Although the CCE transaction was structured to be primarily cashless, under the
terms of the merger agreement, we agreed to assume $8.9 billion of CCE debt. In
the event the actual CCE debt on the acquisition date was less than the agreed
amount, we agreed to make a cash payment to New CCE for the difference. As of
the acquisition date, the debt assumed by the Company was $7.9 billion. The
total cash consideration paid to New CCE as part of the transaction was
$1.4 billion, which included $1.0 billion related to the debt shortfall.
In contemplation of the closing of our acquisition of CCE's former North America
business, we reached an agreement with DPS to distribute certain DPS brands in
territories where DPS brands had been distributed by CCE prior to the CCE
transaction. Under the terms of our agreement with DPS, concurrently with the
closing of the CCE transaction, we entered into license agreements with DPS to
distribute Dr Pepper trademark brands in the United States, Canada Dry in the
Northeastern United States, and Canada Dry and C' Plus in Canada, and we made a
net one-time cash payment of $715 million to DPS. Under the license agreements,
the Company agreed to meet certain performance obligations to distribute DPS
products in retail and foodservice accounts and vending machines. The license
agreements have initial terms of 20 years, with automatic 20-year renewal
periods unless otherwise terminated under the terms of the agreements. The
license agreements replaced agreements between DPS and CCE existing immediately
prior to the completion of the CCE transaction. In addition, we entered into an
agreement with DPS to include Dr Pepper and Diet Dr Pepper in our Coca-Cola
Freestyle fountain dispensers in certain outlets throughout the United States.
The Coca-Cola Freestyle agreement has a term of 20 years.
On October 2, 2010, we sold all of our ownership interests in our Norwegian and
Swedish bottling operations to New CCE for $0.9 billion in cash. In addition, in
connection with the acquisition of CCE's former North America business, we
granted to New CCE the right to negotiate the acquisition of our majority
interest in our German bottler at any time from 18 to 39 months after
February 25, 2010, at the then current fair value and subject to terms and
conditions as mutually agreed.
The Nonalcoholic Beverage Segment of the Commercial Beverage Industry
We operate in the highly competitive nonalcoholic beverage segment of the
commercial beverage industry. We face strong competition from numerous other
general and specialty beverage companies. We, along with other beverage
companies, are affected by a number of factors, including, but not limited to,
cost to manufacture and distribute products, consumer spending, economic
conditions, availability and quality of water, consumer preferences, inflation,
political climate, local and national laws and regulations, foreign currency
exchange fluctuations, fuel prices and weather patterns.
Our Objective
Our objective is to use our formidable assets - our brands, financial strength,
unrivaled distribution system, global reach, and the talent and strong
commitment of our management and associates - to achieve long-term sustainable
growth. Our vision for sustainable growth includes the following:
• People: Being a great place to work where people are inspired to be the best
they can be.

------------------------------------

**WORK TO DO**
**1.** How many lines of the records contain the string "with"? Give only the number.
**2.** Carry the passage about the CCE transaction and the company's growth objective on from its final sentence.
The passage about the CCE transaction has no connection to the records.

------------------------------------

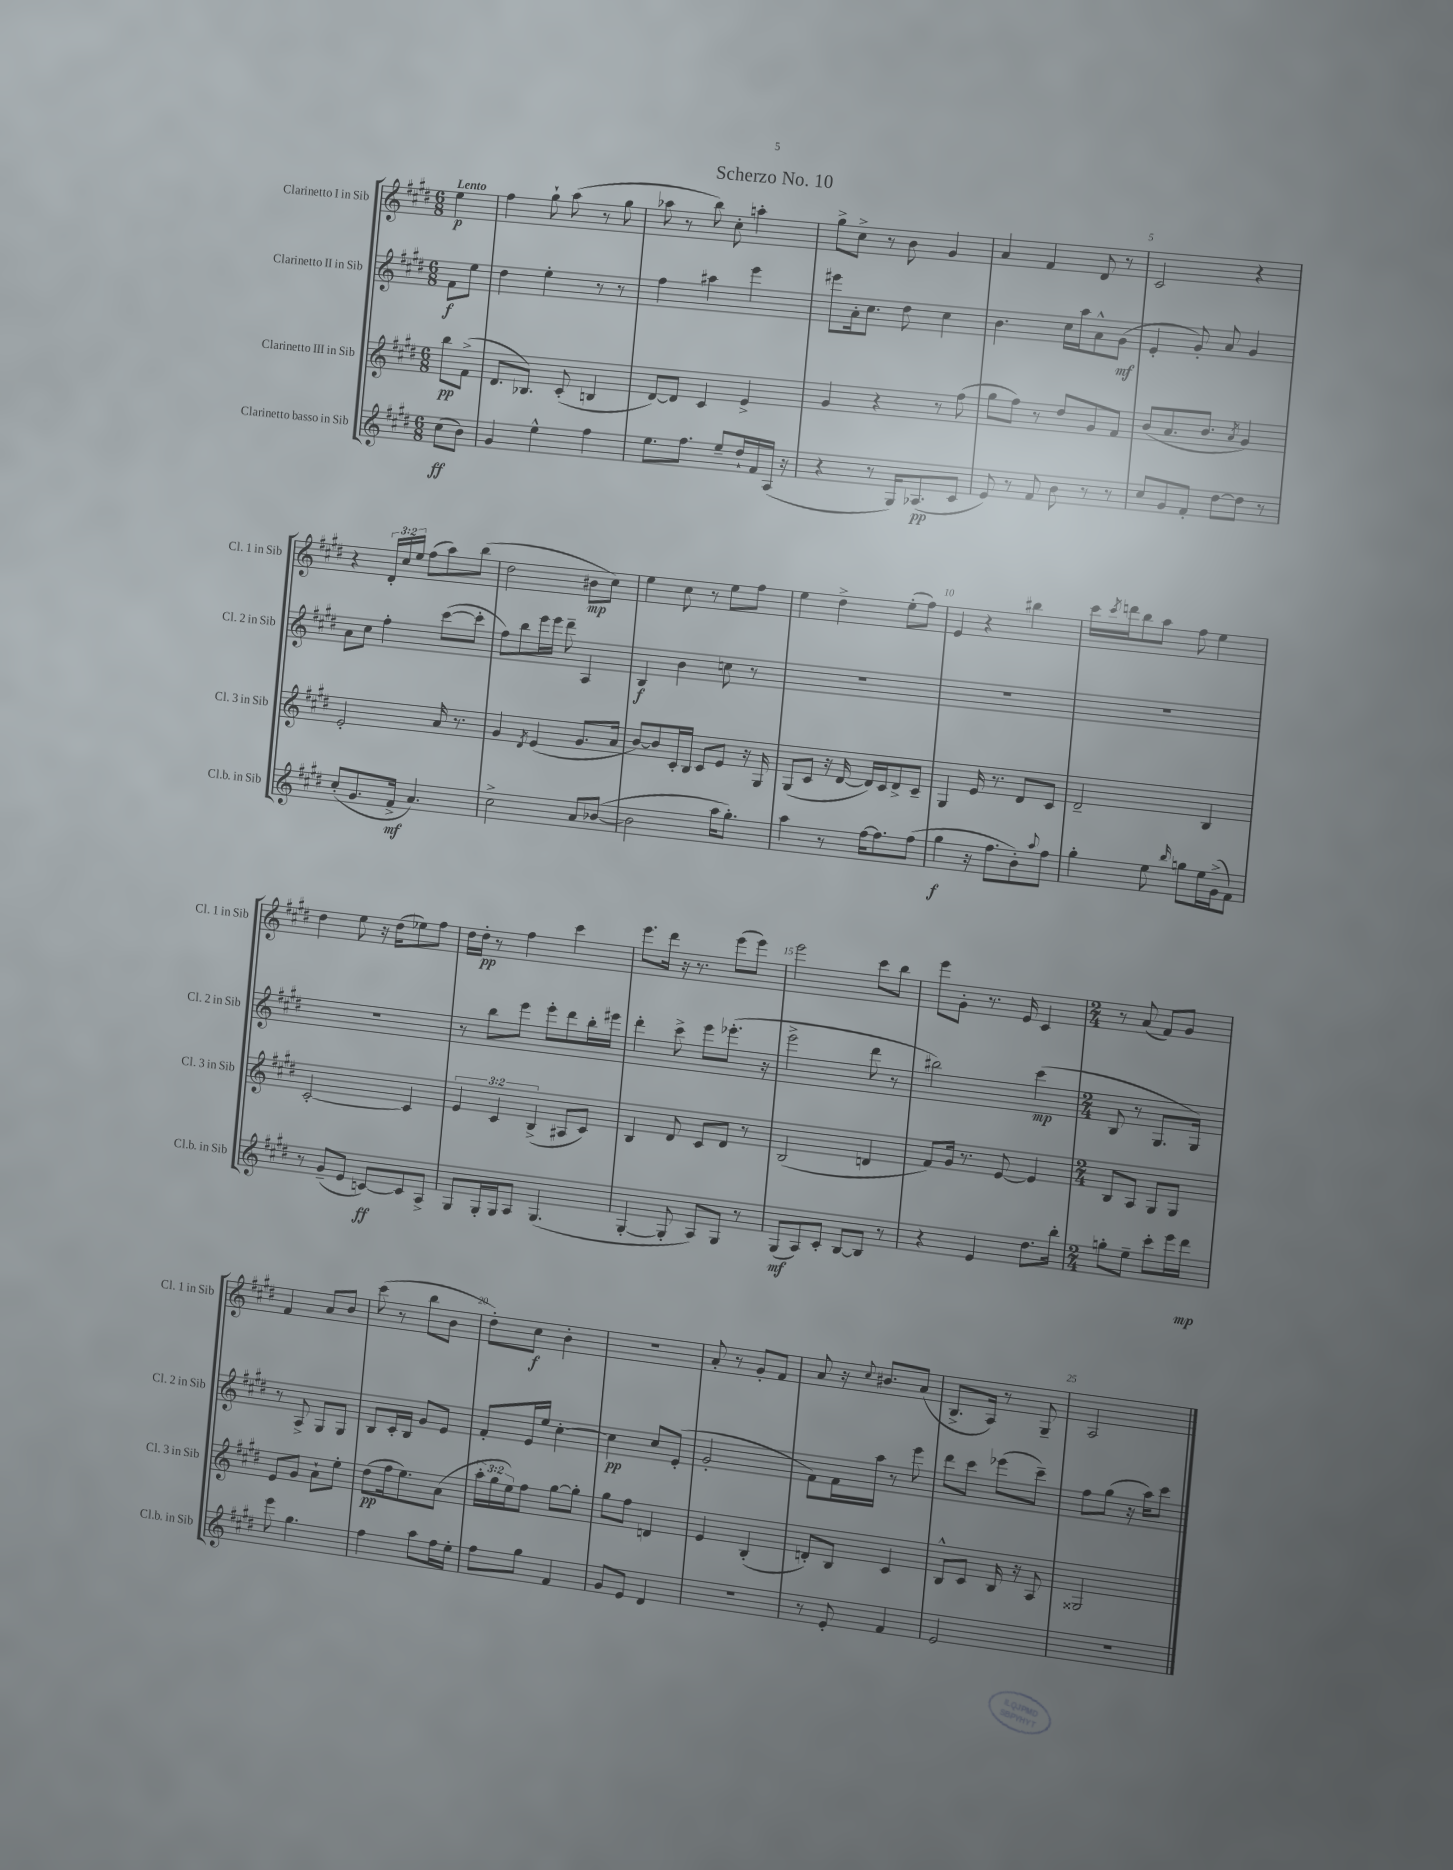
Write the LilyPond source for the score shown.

\header { title = "Scherzo No. 10" }
<<
\new StaffGroup <<
\new Staff = "s0" \with { instrumentName = "Clarinetto I in Sib" shortInstrumentName = "Cl. 1 in Sib" } {
    \clef treble \key e \major \numericTimeSignature \time 6/8 \override Staff.TupletNumber.text = #tuplet-number::calc-fraction-text \partial 4 \tempo "Lento"
    e''4\p |
    fis''4 gis''8-! a''8( r8 gis''8 |
    aes''8 r8 b''8) cis''8-. a''4-. |
    gis''8-> cis''8-> r8 b'8 gis'4 |
    a'4 fis'4 dis'8 r8 |
    cis'2 r4 |
    r4 \tuplet 3/2 { dis'16-. cis''16 e''16 } fis''8( a''8) b''8( |
    dis''2 bis'8\mp cis''8) |
    e''4 cis''8 r8 e''8 fis''8 |
    e''4 dis''4-> e''8-.( fis''8) |
    e'4 r4 bis''4 |
    cis'''16 \acciaccatura { cis'''8 } d'''16 b''8 a''8 fis''8 e''4 |
    dis''4 e''8 r16 dis''16( ees''8) fis''8 |
    dis''16 dis''16-.\pp r8 fis''4 cis'''4 |
    e'''8. dis'''16 r16 r8. e'''8( e'''8) |
    e'''2 cis'''8 b''8 |
    e'''8 gis'8-. r8. e'16 cis'4 |
    \numericTimeSignature \time 2/4 r8 a'8( fis'8) gis'8 |
    fis'4 a'8 b'8 |
    cis'''8( r8 b''8 b'8 |
    dis''8-.) cis''8\f b'4-. |
    r2 |
    a'8-. r8 gis'8-. fis'8 |
    a'8 r16 \appoggiatura { cis''8 } bis'8. a'8( |
    b8.-> a16) r8 gis8-- |
    a2 \bar "|." |
}
\new Staff = "s1" \with { instrumentName = "Clarinetto II in Sib" shortInstrumentName = "Cl. 2 in Sib" } {
    \clef treble \key e \major \numericTimeSignature \time 6/8 \partial 4
    fis'8\f e''8 |
    dis''4 e''4-. r8 r8 |
    fis''4 ais''4 e'''4 |
    eis'''8 a'16-. cis''8. dis''8 cis''4 |
    b'4. cis''16 a''16 a'8-^ gis'8\mf( |
    e'4-. gis'8-.) a'8 gis'4 |
    a'8 cis''8 fis''4-. cis'''8~( cis'''8-. |
    fis''8) b''8 e'''16 e'''16 dis'''8-- a4 |
    b4\f b'4 c''8 r8 |
    R2. |
    R2. |
    R2. |
    R2. |
    r8 b''8 e'''8 e'''8-. dis'''8 b''16-. eis'''16 |
    dis'''4-. cis'''8-> e'''8 ees'''8.-.( r16 |
    e'''2-> dis'''8 r8 |
    bis''2) cis'''4\mp( |
    \numericTimeSignature \time 2/4 b8 r8 gis8. gis16) |
    r8 a8-> gis8 gis8 |
    b8 cis'16-. b16 gis'8 e'8 |
    fis'8-. e'16 e''16 cis''4~-. |
    cis''4\pp cis''8 e'8-.( |
    gis'2-. |
    fis'8) fis'16 a''16 r8 e'''8 |
    dis'''8 cis'''8 ees'''8( cis'''8--) |
    fis''8 gis''8( r16 a''16) cis'''8 \bar "|." |
}
\new Staff = "s2" \with { instrumentName = "Clarinetto III in Sib" shortInstrumentName = "Cl. 3 in Sib" } {
    \clef treble \key e \major \numericTimeSignature \time 6/8 \override Staff.TupletNumber.text = #tuplet-number::calc-fraction-text \partial 4
    b''8\pp fis'8->( |
    dis'8. bes8.) cis'8-.( b4 |
    dis'8~) dis'8 cis'4 e'4-> |
    gis'4 r4 r8 fis''8( |
    gis''8 fis''8) r8 dis''8 gis'8 fis'8 |
    b'8( a'8. b'8. \acciaccatura { a'8 } gis'4) |
    e'2-. a'16 r8. |
    gis'4 \acciaccatura { dis'8 } e'4( gis'8. a'16 |
    b'8~) b'8 cis'16-. b16 cis'8 e'8 r16 gis16 |
    gis8( cis'8 r16 dis'16~ dis'16) cis'16 dis'8-> cis'8-- |
    gis4 e'16 r8. dis'8 cis'8 |
    dis'2-- b4 |
    cis'2~-. cis'4 |
    \tuplet 3/2 { e'4 cis'4 b4->( } ais8 cis'8) |
    b4 dis'8 cis'8 dis'8 r8 |
    b2( d'4 |
    fis'8) gis'16 r8. e'8~ e'4 |
    \numericTimeSignature \time 2/4 b8 a8 gis8 gis8 |
    e'8 gis'8 a'8-! e''8-. |
    dis''8\pp( fis''16 e''8.) a'8( |
    \tuplet 3/2 { a''16-. gis''16 e''16) } fis''8 gis''8~ gis''8-. |
    gis''8 fis''8 d'4 |
    e'4 b4-.( |
    d'8-.) b8 cis'4 |
    b8-^ cis'8 b16 r16 a8 |
    gisis2 \bar "|." |
}
\new Staff = "s3" \with { instrumentName = "Clarinetto basso in Sib" shortInstrumentName = "Cl.b. in Sib" } {
    \clef treble \key e \major \numericTimeSignature \time 6/8 \partial 4
    cis''8\ff( b'8) |
    gis'4 e''4-^ fis''4 |
    e''8. fis''8. e''8-- dis''16-! fis'16 a16( r16 |
    r4 r8 gis16) aes8.\pp( cis'8 |
    e'8) r8 fis'8 b'8 r8 r8 |
    cis''8 gis'8 fis'8-. dis''8~ dis''8 r8 |
    cis''8-.( gis'8. fis'16->\mf a'4.) |
    cis''2-> a'8 bes'8~( |
    bes'2 a''16 gis''8.-.) |
    a''4 r8 fis''16~ fis''8. fis''8( |
    gis''4\f r16 fis''8. b'8-.) \appoggiatura { a''8 } fis''8 |
    gis''4-. e''8 \grace { b''16 } g''8 e''16 gis'16->( fis'8) |
    r8 gis'8--( e'8 c'8~\ff) c'8 a8-> |
    gis8 gis16-. gis16 a8 gis4.( |
    gis4~-. gis8-. a8) gis8 r8 |
    gis8\mf( a8) cis'8-. b8~ b8 r8 |
    r4 e'4 dis''8. b''16-. |
    \numericTimeSignature \time 2/4 g''8-. e''8-- cis'''8-. e'''16 dis'''16\mp |
    e'''8 gis''4. |
    fis''4 a''8 fis''16 e''16-. |
    fis''8 gis''8 fis'4 |
    gis'8 e'8 dis'4 |
    R2 |
    r8 e'8-. fis'4 |
    e'2 |
    R2 \bar "|." |
}
>>
>>
\layout { \context { \Score \override BarNumber.break-visibility = ##(#f #t #t) barNumberVisibility = #(every-nth-bar-number-visible 5) } }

------------------------------------

**RESPONSES IN ORDER**
**1.** 4

**2.**
• Portfolio: Bringing to the world a portfolio of beverage brands that anticipates and satisfies people's desires and needs.
• Partners: Nurturing a winning network of partners and building mutual loyalty.
• Planet: Being a responsible global citizen that makes a difference.
• Profit: Maximizing return to shareowners while being mindful of our overall responsibilities.
• Productivity: Managing our people, time and money for greatest effectiveness.
Strategic Priorities
We have four strategic priorities designed to create long-term sustainable
growth for our Company and the Coca-Cola system and value for our shareowners.
These strategic priorities are driving global beverage leadership; accelerating
innovation; leveraging our balanced geographic portfolio; and leading the
Coca-Cola system for growth. To enable the entire Coca-Cola system so that we
can deliver on these strategic priorities, we must further enhance our core
capabilities of consumer marketing; commercial leadership; franchise leadership;
and bottling and distribution operations.
Core Capabilities
Consumer Marketing
Marketing investments are designed to enhance consumer awareness of, and
increase consumer preference for, our brands. This produces long-term growth in
unit case volume, per capita consumption and our share of worldwide nonalcoholic
beverage sales. Through our relationships with our bottling partners and those
who sell our products in the marketplace, we create and implement integrated
marketing programs, both globally and locally, that are designed to heighten
consumer awareness of and product appeal for our brands. In developing a
strategy for a Company brand, we conduct product and packaging research,
establish brand positioning, develop precise consumer communications and solicit
consumer feedback. Our integrated marketing activities include, but are not
limited to, advertising, point-of-sale merchandising and sales promotions.
We have disciplined marketing strategies that focus on driving volume in
emerging markets, increasing our brand value in developing markets and growing
profit in our developed markets. In emerging markets, we are investing in
infrastructure programs that drive volume through increased access to consumers.
In developing markets, where consumer access has largely been established, our
focus is on differentiating our brands. In our developed markets, we continue to
invest in brands and infrastructure programs, but at a slower rate than revenue
growth.
We are focused on affordability and ensuring we are communicating the
appropriate message based on the current economic environment.
Commercial Leadership
The Coca-Cola system has millions of customers around the world who sell or
serve our products directly to consumers. We focus on enhancing value for our
customers and providing solutions to grow their beverage businesses. Our
approach includes understanding each customer's business and needs - whether
that customer is a sophisticated retailer in a developed market or a kiosk owner
in an emerging market. We focus on ensuring that our customers have the right
product and package offerings and the right promotional tools to deliver
enhanced value to themselves and the Company. We are constantly looking to build
new beverage consumption occasions in our customers' outlets through unique and
innovative consumer experiences, product availability and delivery systems, and
beverage merchandising and displays. We participate in joint brand-building
initiatives with our customers in order to drive customer preference for our
brands. Through our commercial leadership initiatives, we embed ourselves
further into our retail customers' businesses while developing strategies for
better execution at the point of sale.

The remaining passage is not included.